Although HCD and CalHFA have established procedures for monitoring the majority of sponsors' use of funds and ensuring that occupants of bond-funded housing meet eligibility requirements, HCD still needs to consistently follow monitoring procedures for sponsors that participate in certain programs. For instance, it had not fully addressed concerns we raised in our 2009 audit regarding its monitoring of sponsors in the CalHome Program during the disbursement phase—the time period between the initial awarding of funds and the final disbursement. Specifically, we raised concerns that HCD did not follow its procedures for approving bond fund advances greater than 25 percent of the total award. Although HCD stated that it would follow such procedures, which would include the logging of advances on a central tracking report, during our current review we found that it did not require staff to centrally track all funding advances, as specified in HCD's CalHome Procedure Manual. Rather, advances are tracked in the individual project files and the CalHome Program manager explained that, as of January 2011, HCD no longer makes advances greater than 25 percent. However, given that the CalHome Program has made more than 450 awards, without centrally tracking all advances, the CalHome Program could not readily identify to which sponsors, if any, it disbursed funds in excess of 25 percent prior to January 2011, nor could it readily demonstrate that it had not made advances in excess of 25 percent since that time. Additionally, in our 2009 report, we found that HCD did not always ensure that recipients submitted quarterly status reports for its CalHome and Building Equity and Growth in Neighborhoods (BEGIN) programs, as required in its regulations. HCD uses these reports, in part, to assess the performance of program activities. In our current review, we found that HCD continues to lack sufficient controls to ensure that sponsors submit quarterly status reports. As a result, HCD cannot adequately ensure that sponsors use housing bond funds only for allowable activities and to support targeted populations.
Further, we identified that HCD needs to improve its monitoring efforts during the completion phase—or the period from final payment to the completion of all contract requirements by the recipient. For instance, for one of the seven programs we reviewed—the BEGIN Program—HCD had not finalized and implemented procedures to ensure that sponsors fulfilled all contract requirements. According to the manager of the BEGIN Program, HCD has not conducted site visits due to staff limitations, travel restrictions, and a lack of on-site monitoring protocols. Nevertheless, the lack of established monitoring procedures for the completion phase of the program is surprising given that this program has been in existence for more than 10 years.

▶ _YOUR ASSIGNMENT_: Continue the audit passage above on HCD's monitoring of housing bond sponsors, starting after its last sentence.

▶ _RECORDS SHOWN_:
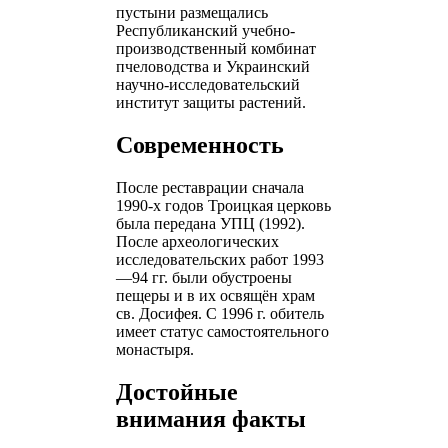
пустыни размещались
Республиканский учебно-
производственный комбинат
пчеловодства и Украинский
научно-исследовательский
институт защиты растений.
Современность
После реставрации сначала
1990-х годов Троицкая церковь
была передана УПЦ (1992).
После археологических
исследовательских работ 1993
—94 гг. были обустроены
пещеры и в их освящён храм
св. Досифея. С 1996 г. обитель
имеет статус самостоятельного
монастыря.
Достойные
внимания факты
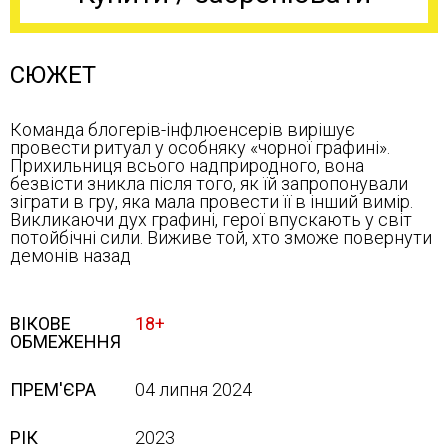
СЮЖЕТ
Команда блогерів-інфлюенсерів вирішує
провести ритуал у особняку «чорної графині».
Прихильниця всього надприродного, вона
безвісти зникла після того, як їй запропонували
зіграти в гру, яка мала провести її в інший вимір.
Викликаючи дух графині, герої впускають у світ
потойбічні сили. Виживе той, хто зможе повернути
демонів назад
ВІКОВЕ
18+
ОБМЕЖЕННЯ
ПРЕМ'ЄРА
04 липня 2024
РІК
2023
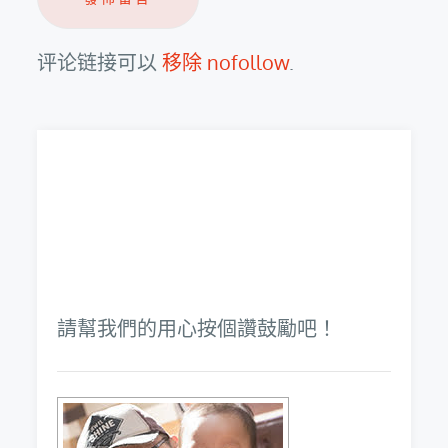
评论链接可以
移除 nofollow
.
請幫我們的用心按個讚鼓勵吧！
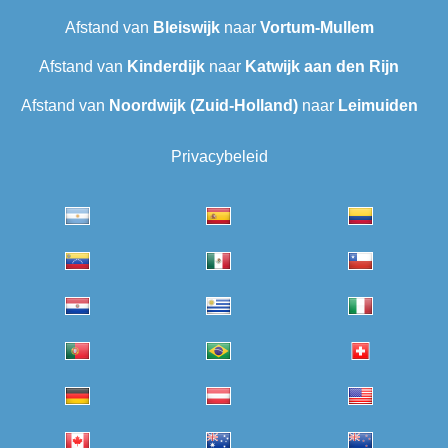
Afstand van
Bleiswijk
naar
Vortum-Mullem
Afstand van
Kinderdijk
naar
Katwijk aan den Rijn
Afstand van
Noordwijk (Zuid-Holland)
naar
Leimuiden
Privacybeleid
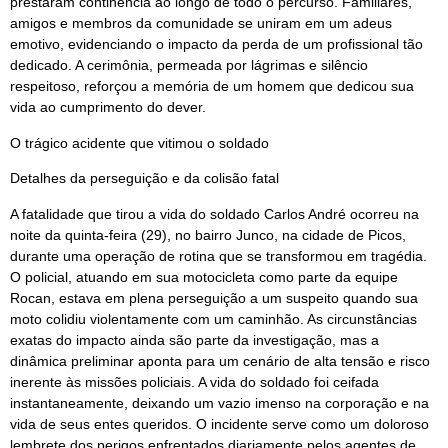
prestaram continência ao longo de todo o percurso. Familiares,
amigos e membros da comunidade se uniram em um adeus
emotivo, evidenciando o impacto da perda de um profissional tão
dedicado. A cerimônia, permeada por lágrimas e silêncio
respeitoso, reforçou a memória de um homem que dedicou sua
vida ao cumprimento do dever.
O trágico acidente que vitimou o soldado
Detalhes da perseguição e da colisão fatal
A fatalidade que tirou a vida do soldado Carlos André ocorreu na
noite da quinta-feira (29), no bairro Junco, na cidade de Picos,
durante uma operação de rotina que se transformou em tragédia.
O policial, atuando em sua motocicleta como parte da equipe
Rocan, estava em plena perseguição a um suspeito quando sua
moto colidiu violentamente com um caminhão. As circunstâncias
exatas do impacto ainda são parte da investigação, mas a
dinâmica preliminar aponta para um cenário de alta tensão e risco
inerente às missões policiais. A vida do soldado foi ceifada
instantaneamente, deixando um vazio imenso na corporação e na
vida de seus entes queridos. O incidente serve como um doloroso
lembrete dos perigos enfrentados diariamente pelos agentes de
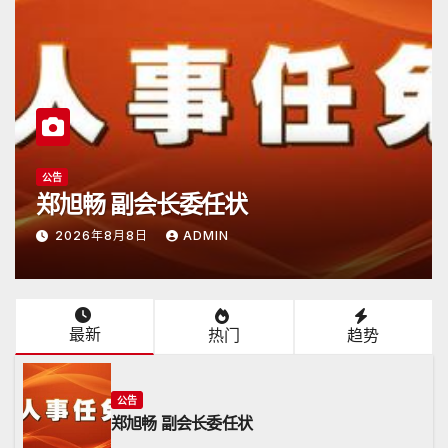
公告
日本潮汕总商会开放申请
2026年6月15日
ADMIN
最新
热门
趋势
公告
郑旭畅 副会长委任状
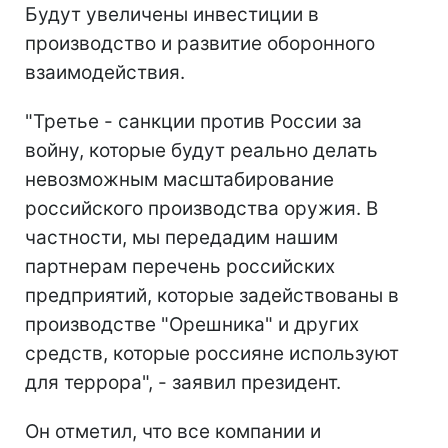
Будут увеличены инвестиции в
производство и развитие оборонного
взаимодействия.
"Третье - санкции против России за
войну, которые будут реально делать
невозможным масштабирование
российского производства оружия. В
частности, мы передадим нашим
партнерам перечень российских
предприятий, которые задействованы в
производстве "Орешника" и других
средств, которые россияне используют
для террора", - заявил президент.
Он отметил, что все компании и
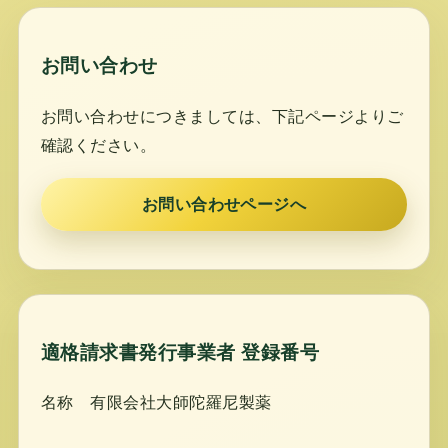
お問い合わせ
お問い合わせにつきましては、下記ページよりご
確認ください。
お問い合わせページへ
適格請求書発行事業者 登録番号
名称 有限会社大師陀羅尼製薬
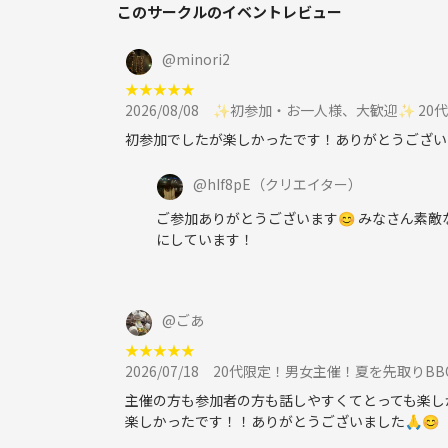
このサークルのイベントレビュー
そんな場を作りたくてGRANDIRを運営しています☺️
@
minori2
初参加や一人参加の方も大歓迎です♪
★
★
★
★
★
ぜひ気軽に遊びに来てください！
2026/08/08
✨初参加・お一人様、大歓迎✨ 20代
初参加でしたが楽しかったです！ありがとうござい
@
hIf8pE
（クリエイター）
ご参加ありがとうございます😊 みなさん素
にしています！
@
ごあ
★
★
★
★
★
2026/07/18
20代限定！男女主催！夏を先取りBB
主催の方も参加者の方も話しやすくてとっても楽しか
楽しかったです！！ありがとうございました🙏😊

---

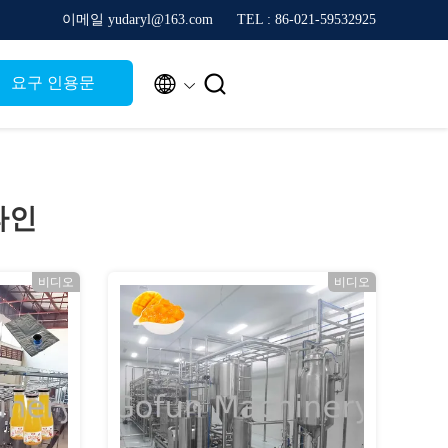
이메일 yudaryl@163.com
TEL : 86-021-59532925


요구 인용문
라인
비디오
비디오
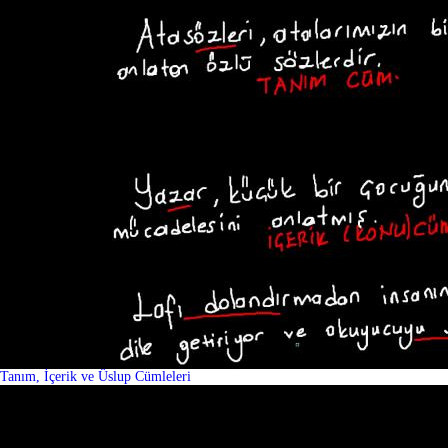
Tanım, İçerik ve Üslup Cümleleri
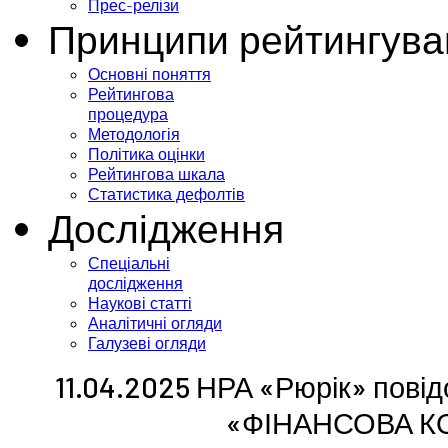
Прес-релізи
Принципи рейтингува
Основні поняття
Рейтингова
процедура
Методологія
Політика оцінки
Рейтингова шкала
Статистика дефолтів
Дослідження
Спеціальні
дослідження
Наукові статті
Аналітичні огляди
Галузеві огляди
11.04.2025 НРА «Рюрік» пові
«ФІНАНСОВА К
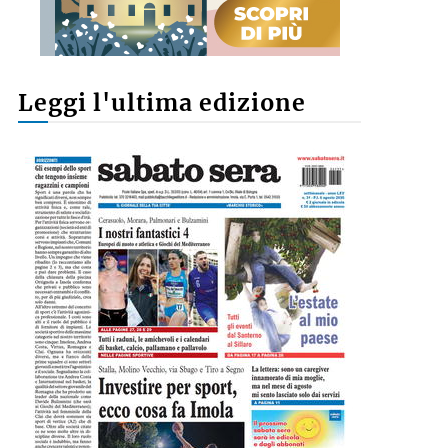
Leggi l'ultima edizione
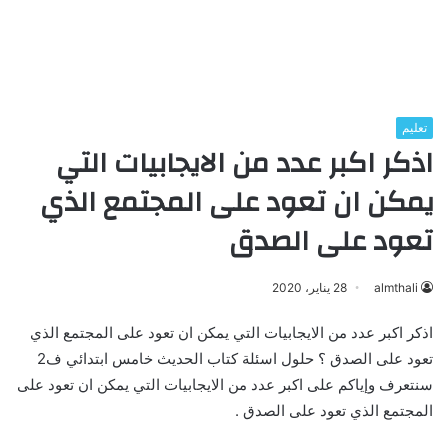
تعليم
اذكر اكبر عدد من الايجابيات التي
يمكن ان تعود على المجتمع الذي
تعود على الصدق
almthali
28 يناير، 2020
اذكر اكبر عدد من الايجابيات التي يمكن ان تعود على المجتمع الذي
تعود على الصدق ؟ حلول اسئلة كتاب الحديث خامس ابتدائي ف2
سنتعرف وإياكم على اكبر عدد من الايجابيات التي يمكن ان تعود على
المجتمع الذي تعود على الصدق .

▶ _ANSWER TO THIS TASK_:
We reported in 2009 that HCD developed monitoring procedures for its projects completed under its CalHome Program by adopting a risk-based, on-site monitoring approach. However, during our current audit we found that although HCD had implemented our recommendation in early 2010, it discontinued use of the assessment for the CalHome Program because it was believed to be too subjective and ineffective in identifying high-risk sponsors. Currently, program staff judgmentally decide which sponsors warrant an on-site visit, and the program manager approves the choice. As a result, HCD lacks assurance that staff are using consistent criteria and are selecting the highest risk sponsors in determining which ones warrant an on-site visit.
Going forward, to the extent Finance or HCD believes the State needs to issue bonds in excess of cash needs, it should perform and document an analysis demonstrating the appropriateness of the bond sale amount and the circumstances.
HCD should continue its efforts to monitor sponsors that receive awards of housing bond funds by doing the following:
HCD and Finance agree with the audit report's recommendations and indicated that they are moving forward to implement them. In fact, HCD outlined steps it has already taken, or plans to take, to implement the report's recommendations. Additionally, while the audit report did not contain recommendations to CalHFA, it agreed with the report's conclusions.